By the end of the week I thought that I was going to be nominated for husband of the year by the group. Frenchwomen are truly amazed when a man can cook, so when I cooked tasty food for a whole week (Jamie Oliver/James Martin rule OK) and was also seen with a broom in my hand from time to time, the impact was tremendous and they were very complimentary. To be absolutely accurate Liliane said to Christiane that she had “un mari en or”.

However, she also said on another day that I was “La fée de la maison”. I think this was when I was cooking whilst wearing an apron and the ladies must have thought that I was a bit of a fairy!

They should have seen what I have been doing this week; cutting logs with an electric chainsaw and cutting, bending and drilling pieces of angle iron to make some brackets to reinforce the mounting for the satellite dish, which is suffering from metal fatigue. That’s real man’s work!

I went to the Serrurie to get the brackets welded and was directed to one of the workers.

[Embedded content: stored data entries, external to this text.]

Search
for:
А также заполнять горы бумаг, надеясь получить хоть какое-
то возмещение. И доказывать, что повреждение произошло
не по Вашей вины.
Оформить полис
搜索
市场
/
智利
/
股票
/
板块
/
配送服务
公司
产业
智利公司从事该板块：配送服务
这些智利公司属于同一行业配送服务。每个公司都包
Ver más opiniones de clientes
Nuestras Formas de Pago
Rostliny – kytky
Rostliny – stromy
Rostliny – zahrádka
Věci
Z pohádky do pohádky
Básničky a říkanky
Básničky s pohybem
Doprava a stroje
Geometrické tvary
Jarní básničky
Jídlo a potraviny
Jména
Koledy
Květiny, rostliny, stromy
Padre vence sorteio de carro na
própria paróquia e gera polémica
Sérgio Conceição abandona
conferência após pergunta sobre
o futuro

I told him what I wanted in my best French and he said” yes I can do that for you” in a south-east accent. He is English and came to France two years ago. We had a short chat while he worked; he lives in Prudhomat and knows an English carpenter in Belmont Bretenoux. I owe him a bottle because he didn’t charge me anything.

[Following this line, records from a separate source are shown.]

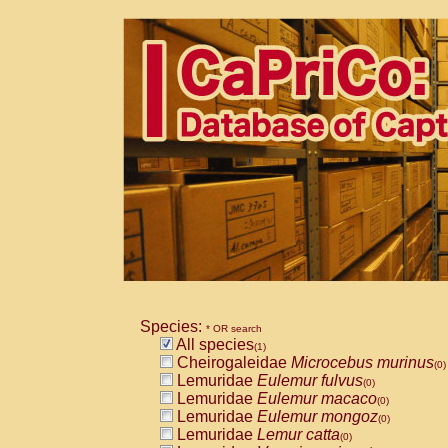
Species:
* OR search
All species
(1)
Cheirogaleidae
Microcebus murinus
(0)
Lemuridae
Eulemur fulvus
(0)
Lemuridae
Eulemur macaco
(0)
Lemuridae
Eulemur mongoz
(0)
Lemuridae
Lemur catta
(0)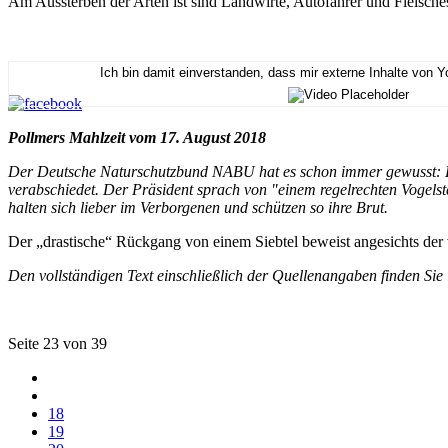
Am Aussterben der Arten ist sind Landwirte, Autofahrer und Fleisches
Ich bin damit einverstanden, dass mir externe Inhalte von 
Pollmers Mahlzeit vom 17. August 2018
Der Deutsche Naturschutzbund NABU hat es schon immer gewusst: Die
verabschiedet. Der Präsident sprach von "einem regelrechten Vogelst
halten sich lieber im Verborgenen und schützen so ihre Brut.
Der „drastische“ Rückgang von einem Siebtel beweist angesichts der v
Den vollständigen Text einschließlich der Quellenangaben finden Sie
Seite 23 von 39
18
19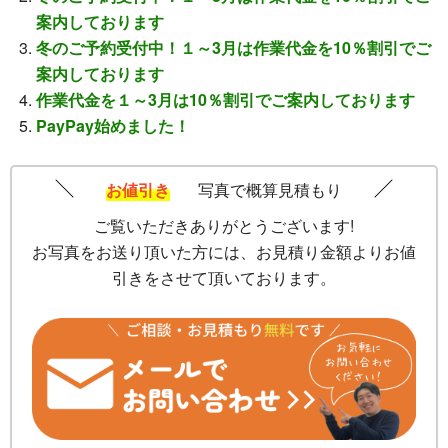
案内しております
冬のご予約受付中！１～3月は作業代金を10％割引でご
案内しております
作業代金を１～3月は10％割引でご案内しております
PayPay始めました！
お値引き
写真で概算見積もり
ご覧いただきありがとうございます!
お写真をお送り頂いた方には、お見積り金額よりお値
引きをさせて頂いております。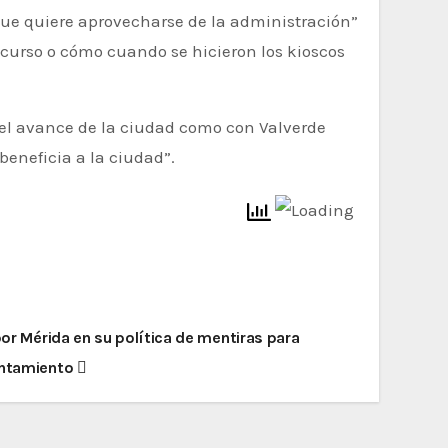
que quiere aprovecharse de la administración”
curso o cómo cuando se hicieron los kioscos
del avance de la ciudad como con Valverde
 beneficia a la ciudad”.
 por Mérida en su política de mentiras para
yuntamiento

On the domestic front we are still learning how to drive the wood burning stove. One night it wasn’t burning very well and I opened up the air inlets and went to the kitchen to cook, which required using the cooker hood. When I returned to the lounge, about ten minutes later, Christiane hadn’t noticed that she was sitting in a room full of smoke. The reduction in pressure inside the house caused by the cooker hood had overcome the draw in the chimney and pulled smoke out of the fire via the air inlets and into the living room! It reminded me of the atmosphere inside a house where we stayed once in Nepal. There they don’t bother with chimneys, they leave the door open and the smoke from a fire in the middle of the floor escapes through two triangular vents in the gable ends! Clearly when the fire is alight and we want to run the cooker hood we will have to open the door in the kitchen!